[[ Records supplied open ]]
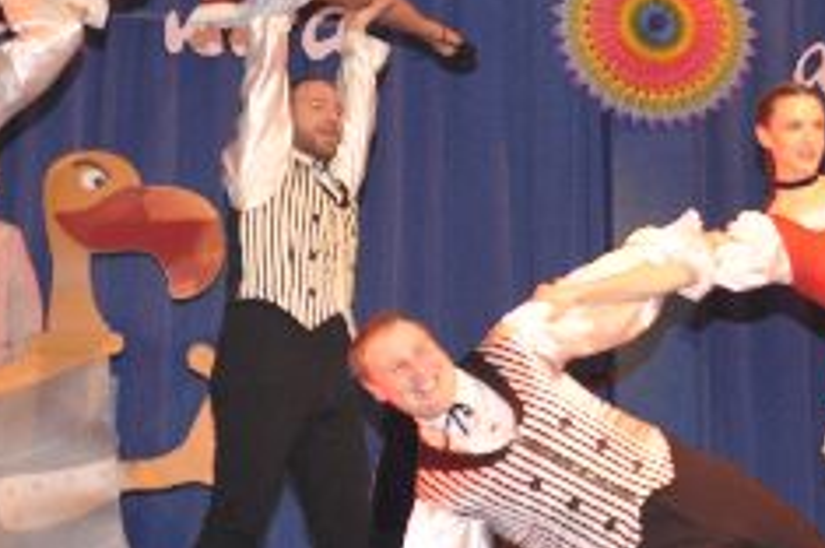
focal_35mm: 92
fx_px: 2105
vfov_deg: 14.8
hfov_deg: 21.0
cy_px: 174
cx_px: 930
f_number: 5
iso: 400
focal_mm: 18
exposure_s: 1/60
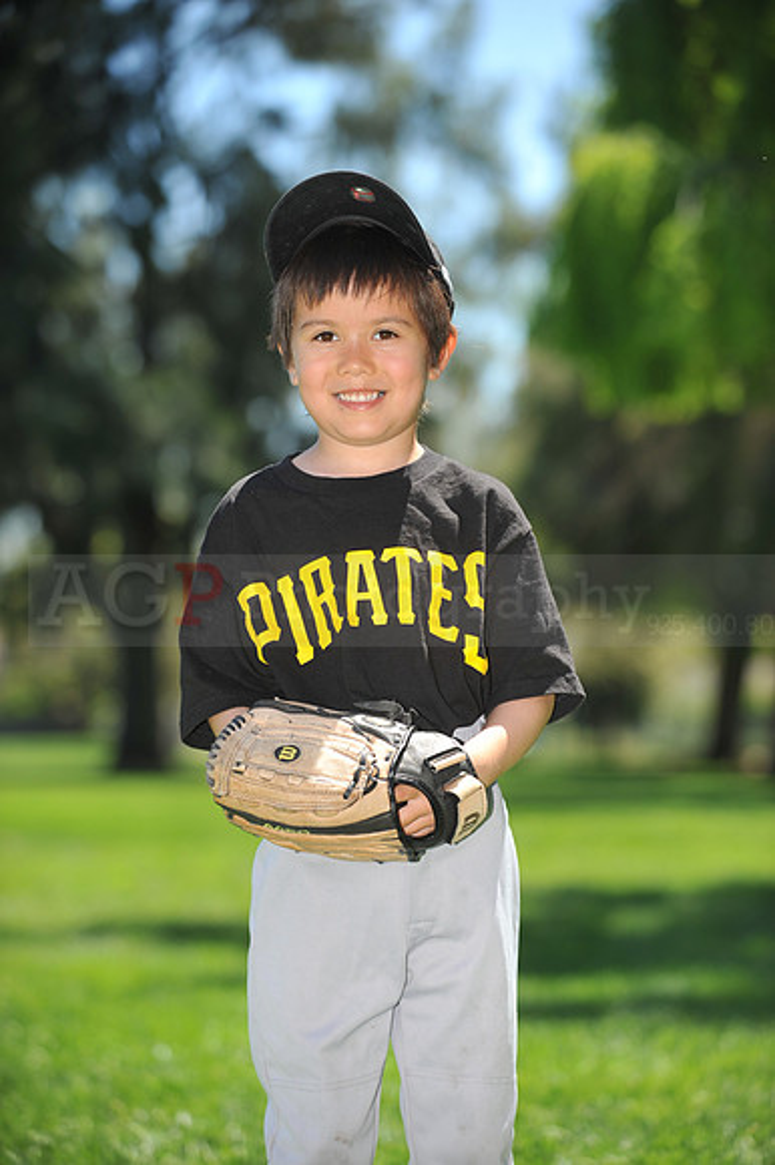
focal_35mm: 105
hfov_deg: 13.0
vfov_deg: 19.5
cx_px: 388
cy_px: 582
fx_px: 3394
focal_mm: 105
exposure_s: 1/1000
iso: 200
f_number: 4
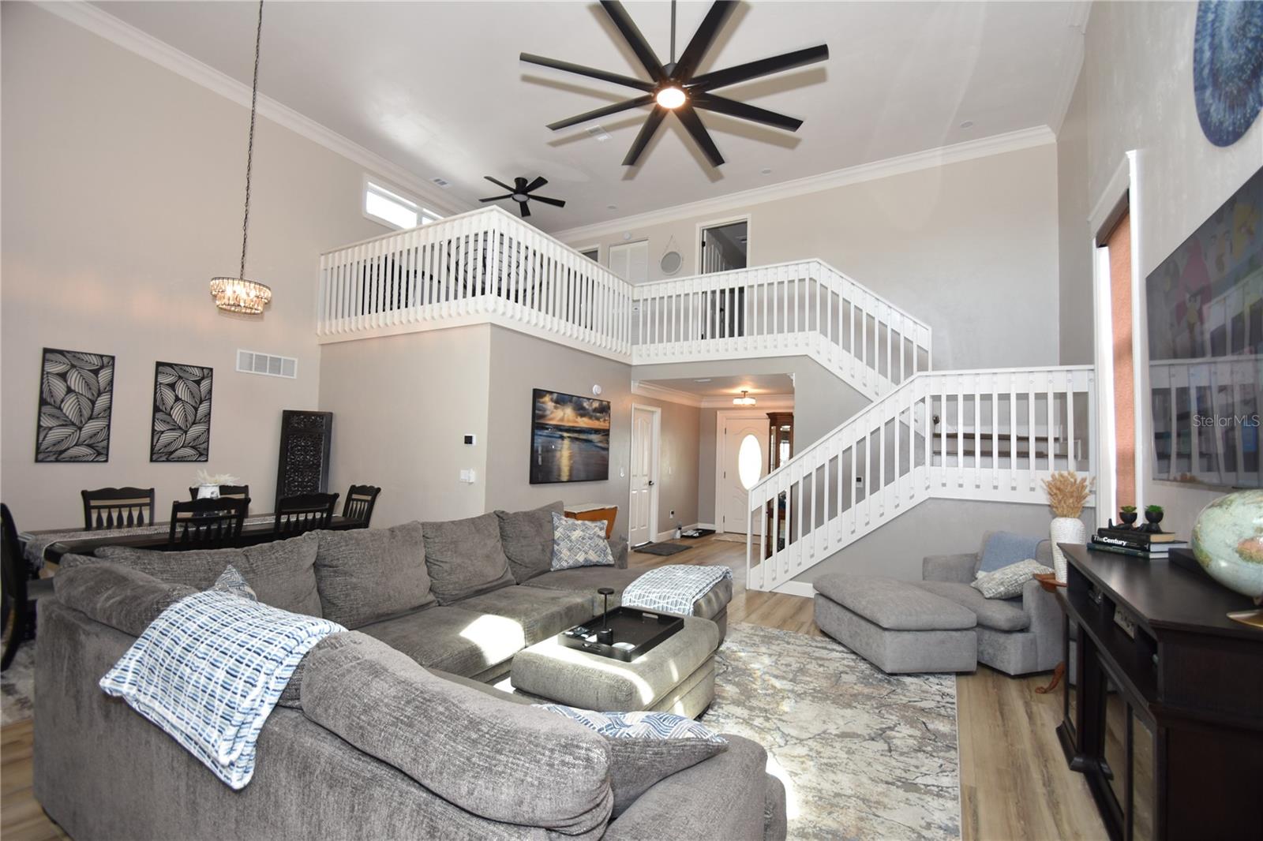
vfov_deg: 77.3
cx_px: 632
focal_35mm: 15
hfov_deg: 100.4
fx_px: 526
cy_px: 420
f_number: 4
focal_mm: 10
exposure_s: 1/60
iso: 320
[[ Records supplied closed ]]
[[ Records supplied open ]]
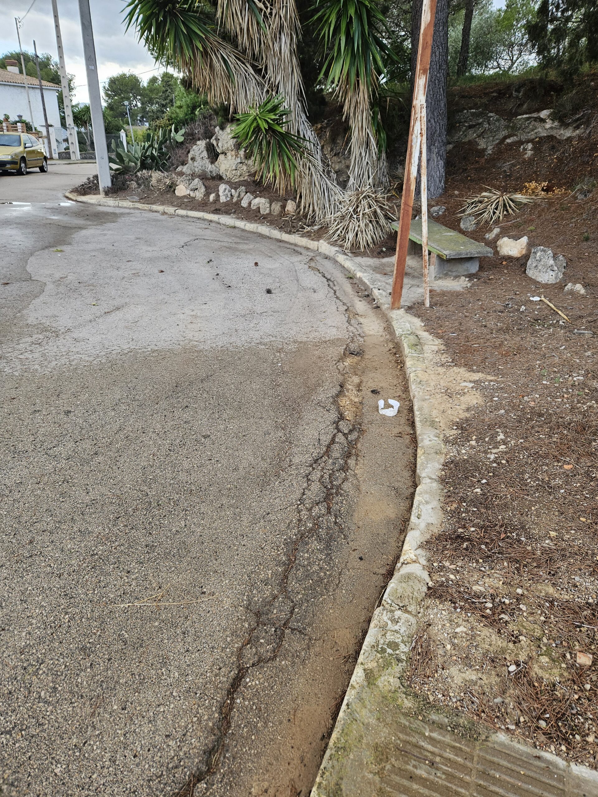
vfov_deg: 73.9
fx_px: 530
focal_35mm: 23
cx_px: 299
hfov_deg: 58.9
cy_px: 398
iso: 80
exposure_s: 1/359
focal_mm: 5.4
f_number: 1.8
[[ Records supplied closed ]]
[[ Records supplied open ]]
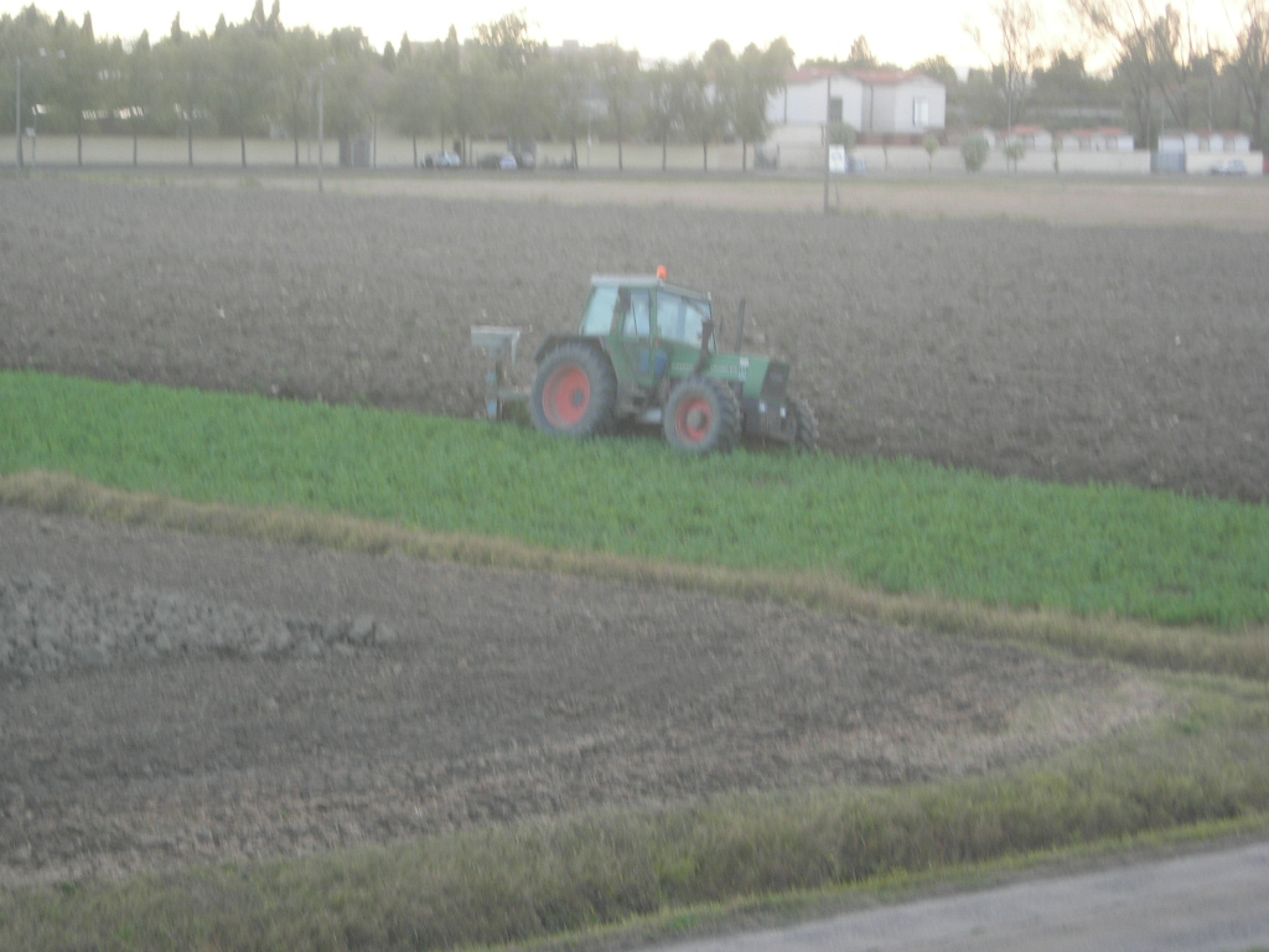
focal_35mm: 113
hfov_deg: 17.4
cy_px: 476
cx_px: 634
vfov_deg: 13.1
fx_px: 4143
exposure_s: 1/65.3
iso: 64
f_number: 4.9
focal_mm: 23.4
[[ Records supplied closed ]]
### [Exercise aim]
Within the material above, output exactly the lines from the one with "hfov_deg: 17.4" through the one with "focal_mm: 23.4", end lines included, and nothing besides.

### [Exercise response]
hfov_deg: 17.4
cy_px: 476
cx_px: 634
vfov_deg: 13.1
fx_px: 4143
exposure_s: 1/65.3
iso: 64
f_number: 4.9
focal_mm: 23.4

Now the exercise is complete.